Your instructions » Reproduce the stretch of rows from the line containing "Comfortable transportation with" through the line containing "count and transfer type.", character for character.

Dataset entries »
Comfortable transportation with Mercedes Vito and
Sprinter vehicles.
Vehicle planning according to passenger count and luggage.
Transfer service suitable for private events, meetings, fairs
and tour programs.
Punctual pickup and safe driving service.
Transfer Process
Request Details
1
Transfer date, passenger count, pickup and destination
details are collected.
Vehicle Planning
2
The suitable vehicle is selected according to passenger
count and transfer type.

---

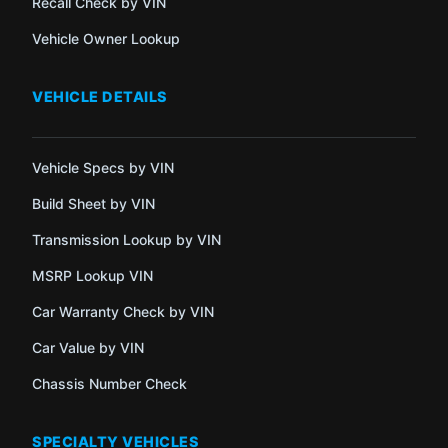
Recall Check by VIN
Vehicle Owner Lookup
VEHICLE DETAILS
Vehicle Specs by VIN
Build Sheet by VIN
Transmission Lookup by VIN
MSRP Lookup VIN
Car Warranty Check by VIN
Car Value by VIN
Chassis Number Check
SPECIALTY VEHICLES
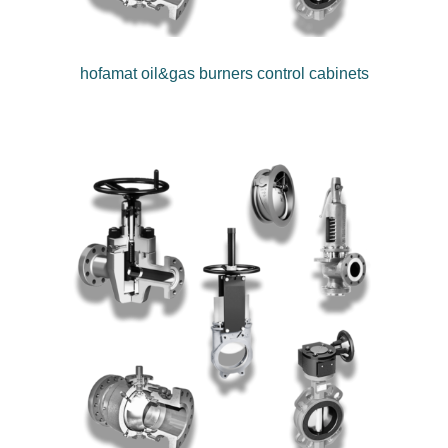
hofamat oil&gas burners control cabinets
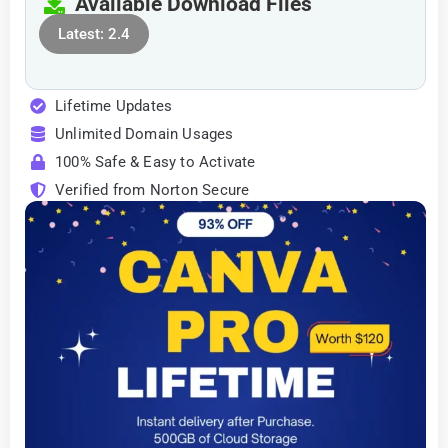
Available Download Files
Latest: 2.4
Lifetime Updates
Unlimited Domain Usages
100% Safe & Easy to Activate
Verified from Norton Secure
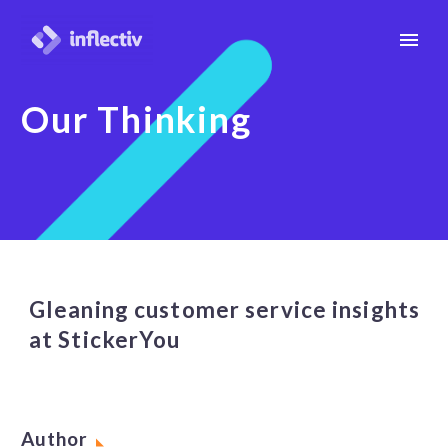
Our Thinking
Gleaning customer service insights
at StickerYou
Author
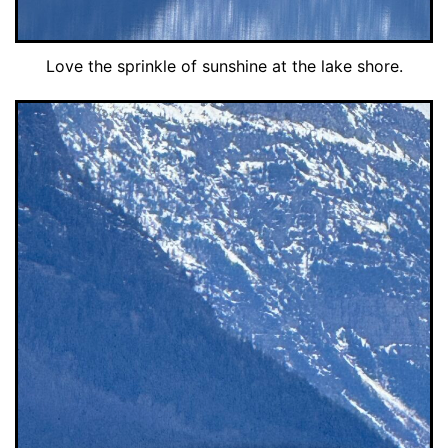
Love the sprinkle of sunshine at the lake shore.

Result of this exercise »
Comfortable transportation with Mercedes Vito and
Sprinter vehicles.
Vehicle planning according to passenger count and luggage.
Transfer service suitable for private events, meetings, fairs
and tour programs.
Punctual pickup and safe driving service.
Transfer Process
Request Details
1
Transfer date, passenger count, pickup and destination
details are collected.
Vehicle Planning
2
The suitable vehicle is selected according to passenger
count and transfer type.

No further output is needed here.